During the late 1930s and into the 1940s Easdale had some success writing plays and talks for the BBC, including the short plays Mrs Beeton (1937), Stradivarius (1937), and Strange Things (1942). However, struggling with the demands of motherhood and increasingly discouraged by rejections from the BBC, she gradually withdrew from her writing career, as revealed in her correspondence with her friend, champion and mother of six Naomi Richardson.

After moving to Australia with her husband in 1951, Joan began to suffer from heat, partial blindness and severe paranoia, not helped by her husband's indifference to her difficulties. She returned to the UK in 1953, leaving behind her three children, aged 13, 10 and 6. After a mental breakdown in November 1954, she was placed in an asylum – Holloway Sanatorium near Virginia Water, Surrey – where she stayed for seven years, eventually discharging herself in September 1961.
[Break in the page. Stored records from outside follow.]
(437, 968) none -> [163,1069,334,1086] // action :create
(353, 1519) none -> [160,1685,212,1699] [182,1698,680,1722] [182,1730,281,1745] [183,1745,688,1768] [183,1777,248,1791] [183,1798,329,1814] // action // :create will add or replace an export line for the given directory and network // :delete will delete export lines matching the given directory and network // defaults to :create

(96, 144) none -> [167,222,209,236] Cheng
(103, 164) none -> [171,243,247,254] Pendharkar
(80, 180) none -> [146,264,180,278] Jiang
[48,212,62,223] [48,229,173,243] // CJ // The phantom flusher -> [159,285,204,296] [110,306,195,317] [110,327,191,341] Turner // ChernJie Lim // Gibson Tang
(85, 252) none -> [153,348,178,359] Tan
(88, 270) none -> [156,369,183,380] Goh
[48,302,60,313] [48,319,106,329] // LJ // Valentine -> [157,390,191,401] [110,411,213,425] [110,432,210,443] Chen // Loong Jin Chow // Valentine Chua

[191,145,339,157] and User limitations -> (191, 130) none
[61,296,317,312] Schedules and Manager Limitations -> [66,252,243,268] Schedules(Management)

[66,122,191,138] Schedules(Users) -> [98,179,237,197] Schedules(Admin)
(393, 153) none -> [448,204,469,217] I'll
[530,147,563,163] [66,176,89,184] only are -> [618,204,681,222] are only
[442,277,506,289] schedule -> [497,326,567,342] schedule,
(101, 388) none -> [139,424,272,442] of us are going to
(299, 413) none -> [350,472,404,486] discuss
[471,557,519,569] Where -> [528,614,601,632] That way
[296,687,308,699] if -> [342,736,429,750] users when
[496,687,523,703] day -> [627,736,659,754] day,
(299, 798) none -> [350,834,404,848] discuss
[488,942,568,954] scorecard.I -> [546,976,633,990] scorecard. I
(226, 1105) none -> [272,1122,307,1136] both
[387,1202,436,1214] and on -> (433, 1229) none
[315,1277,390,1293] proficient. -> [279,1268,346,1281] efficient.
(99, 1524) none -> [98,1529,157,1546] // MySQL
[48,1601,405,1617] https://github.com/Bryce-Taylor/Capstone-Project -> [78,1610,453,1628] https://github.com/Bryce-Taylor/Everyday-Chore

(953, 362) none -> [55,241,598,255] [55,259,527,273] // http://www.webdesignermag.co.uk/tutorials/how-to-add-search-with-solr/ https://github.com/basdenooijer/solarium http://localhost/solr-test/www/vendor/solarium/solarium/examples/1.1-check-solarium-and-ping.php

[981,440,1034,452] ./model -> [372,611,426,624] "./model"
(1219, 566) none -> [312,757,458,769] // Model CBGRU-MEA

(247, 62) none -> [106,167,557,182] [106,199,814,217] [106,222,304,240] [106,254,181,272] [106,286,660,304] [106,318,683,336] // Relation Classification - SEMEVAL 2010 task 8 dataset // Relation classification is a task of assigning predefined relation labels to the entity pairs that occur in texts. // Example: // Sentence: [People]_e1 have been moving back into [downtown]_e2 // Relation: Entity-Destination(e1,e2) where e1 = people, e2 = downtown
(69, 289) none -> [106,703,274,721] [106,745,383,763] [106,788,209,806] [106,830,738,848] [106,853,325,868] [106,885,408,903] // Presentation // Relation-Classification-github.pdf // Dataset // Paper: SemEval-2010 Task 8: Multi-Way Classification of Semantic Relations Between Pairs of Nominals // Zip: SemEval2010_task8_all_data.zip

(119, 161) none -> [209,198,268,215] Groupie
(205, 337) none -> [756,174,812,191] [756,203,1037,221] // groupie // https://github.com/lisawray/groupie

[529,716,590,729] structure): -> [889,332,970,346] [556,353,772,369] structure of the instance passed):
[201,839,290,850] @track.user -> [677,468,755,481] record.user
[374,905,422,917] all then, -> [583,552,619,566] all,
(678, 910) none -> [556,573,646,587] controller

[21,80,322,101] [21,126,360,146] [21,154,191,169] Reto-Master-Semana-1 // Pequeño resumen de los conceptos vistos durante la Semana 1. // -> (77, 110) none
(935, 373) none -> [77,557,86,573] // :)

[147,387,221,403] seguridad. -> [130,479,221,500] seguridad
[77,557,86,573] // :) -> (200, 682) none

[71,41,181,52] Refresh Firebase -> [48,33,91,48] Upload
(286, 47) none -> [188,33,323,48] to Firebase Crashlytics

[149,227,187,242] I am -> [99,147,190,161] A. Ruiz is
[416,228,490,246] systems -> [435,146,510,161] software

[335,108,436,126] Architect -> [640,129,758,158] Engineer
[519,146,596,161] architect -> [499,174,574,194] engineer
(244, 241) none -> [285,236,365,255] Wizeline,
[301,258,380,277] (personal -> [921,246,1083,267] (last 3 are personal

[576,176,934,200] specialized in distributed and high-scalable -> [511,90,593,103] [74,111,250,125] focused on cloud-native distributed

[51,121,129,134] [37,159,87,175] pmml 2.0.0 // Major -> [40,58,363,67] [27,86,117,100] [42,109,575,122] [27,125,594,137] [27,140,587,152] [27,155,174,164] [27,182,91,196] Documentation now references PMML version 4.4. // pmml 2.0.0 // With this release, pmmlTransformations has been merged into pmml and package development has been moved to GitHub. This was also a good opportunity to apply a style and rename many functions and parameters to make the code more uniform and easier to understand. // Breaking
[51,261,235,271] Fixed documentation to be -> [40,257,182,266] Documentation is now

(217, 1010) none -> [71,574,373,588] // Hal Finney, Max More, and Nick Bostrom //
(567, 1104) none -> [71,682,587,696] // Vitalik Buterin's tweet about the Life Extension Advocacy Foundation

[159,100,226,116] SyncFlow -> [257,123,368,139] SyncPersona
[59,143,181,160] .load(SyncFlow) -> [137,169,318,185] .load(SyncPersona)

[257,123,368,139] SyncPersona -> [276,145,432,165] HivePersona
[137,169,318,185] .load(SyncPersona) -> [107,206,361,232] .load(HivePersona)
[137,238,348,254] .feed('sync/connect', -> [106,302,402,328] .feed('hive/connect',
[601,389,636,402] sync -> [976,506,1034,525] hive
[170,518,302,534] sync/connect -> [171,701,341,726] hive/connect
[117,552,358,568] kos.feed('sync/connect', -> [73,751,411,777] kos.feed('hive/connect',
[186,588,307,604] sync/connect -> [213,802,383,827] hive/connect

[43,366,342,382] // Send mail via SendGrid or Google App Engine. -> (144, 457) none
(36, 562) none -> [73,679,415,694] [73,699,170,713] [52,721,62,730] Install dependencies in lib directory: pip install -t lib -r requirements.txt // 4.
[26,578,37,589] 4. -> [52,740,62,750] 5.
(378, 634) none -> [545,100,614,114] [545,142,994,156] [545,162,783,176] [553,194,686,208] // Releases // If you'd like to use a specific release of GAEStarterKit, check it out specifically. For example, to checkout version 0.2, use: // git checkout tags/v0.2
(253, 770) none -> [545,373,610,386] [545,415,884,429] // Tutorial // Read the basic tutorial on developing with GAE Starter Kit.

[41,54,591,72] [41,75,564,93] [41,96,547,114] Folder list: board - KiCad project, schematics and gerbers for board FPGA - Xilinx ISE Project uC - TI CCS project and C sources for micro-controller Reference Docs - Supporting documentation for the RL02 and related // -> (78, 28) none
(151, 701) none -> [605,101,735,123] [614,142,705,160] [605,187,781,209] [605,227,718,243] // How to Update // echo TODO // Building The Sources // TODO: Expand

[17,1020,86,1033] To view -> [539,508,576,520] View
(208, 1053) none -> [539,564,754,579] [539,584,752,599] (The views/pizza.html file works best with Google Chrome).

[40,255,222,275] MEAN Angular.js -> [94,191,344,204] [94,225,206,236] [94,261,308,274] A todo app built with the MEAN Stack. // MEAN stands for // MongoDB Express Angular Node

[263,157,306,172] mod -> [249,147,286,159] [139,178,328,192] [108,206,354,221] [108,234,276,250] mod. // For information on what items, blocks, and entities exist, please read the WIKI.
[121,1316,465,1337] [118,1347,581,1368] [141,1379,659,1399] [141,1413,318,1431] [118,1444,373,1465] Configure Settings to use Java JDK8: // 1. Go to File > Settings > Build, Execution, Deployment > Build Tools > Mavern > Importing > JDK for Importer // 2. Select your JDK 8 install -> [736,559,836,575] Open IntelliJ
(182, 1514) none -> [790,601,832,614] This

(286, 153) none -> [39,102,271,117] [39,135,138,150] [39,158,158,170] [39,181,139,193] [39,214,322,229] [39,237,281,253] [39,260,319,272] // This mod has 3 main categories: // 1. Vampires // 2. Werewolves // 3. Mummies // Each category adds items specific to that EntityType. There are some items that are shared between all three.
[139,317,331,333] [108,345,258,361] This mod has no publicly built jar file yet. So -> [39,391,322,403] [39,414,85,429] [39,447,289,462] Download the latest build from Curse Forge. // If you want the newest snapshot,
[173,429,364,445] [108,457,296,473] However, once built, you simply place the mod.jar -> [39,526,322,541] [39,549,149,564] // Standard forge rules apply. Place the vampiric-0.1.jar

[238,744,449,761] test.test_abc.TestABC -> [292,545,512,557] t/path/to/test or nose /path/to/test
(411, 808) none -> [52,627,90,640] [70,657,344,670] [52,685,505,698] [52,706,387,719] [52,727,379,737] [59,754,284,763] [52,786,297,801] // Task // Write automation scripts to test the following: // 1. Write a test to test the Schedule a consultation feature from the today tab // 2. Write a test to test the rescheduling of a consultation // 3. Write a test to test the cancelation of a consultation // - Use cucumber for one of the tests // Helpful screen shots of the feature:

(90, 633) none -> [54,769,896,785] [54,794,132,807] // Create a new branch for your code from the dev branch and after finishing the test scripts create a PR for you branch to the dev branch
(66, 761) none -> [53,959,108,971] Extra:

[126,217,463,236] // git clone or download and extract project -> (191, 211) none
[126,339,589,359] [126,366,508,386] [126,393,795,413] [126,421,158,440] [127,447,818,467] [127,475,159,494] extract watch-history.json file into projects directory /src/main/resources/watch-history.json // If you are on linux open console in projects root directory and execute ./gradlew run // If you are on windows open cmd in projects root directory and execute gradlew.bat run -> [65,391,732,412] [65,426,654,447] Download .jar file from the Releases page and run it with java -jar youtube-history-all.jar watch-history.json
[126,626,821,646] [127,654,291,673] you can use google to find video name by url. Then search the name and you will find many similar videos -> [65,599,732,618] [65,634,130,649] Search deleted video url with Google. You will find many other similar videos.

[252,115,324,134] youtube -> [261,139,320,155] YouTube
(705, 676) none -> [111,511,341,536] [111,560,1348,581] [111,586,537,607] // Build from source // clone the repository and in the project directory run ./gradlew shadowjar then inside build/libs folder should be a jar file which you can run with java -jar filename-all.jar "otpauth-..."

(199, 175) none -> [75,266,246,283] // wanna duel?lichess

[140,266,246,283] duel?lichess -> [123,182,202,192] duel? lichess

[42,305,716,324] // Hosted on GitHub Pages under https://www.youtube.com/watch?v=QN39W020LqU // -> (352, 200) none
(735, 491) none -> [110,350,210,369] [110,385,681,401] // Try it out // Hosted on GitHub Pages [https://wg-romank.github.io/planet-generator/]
Spells in Brighton and Dover were followed by a move to Nottingham, where she lived for the last 20 years of her life under an assumed name, Sophie or Sophia Curly, initially homeless and afterwards in a series of single-room council flats. The last was the Ash Lea Court retirement home. There she was intermittently visited by her children – Jane Susan Robertson, Polly Mary Virginia Woods, and Sandy Meadows Rendel – and grandchildren. Her gravestone is in Wilford Hill Cemetery.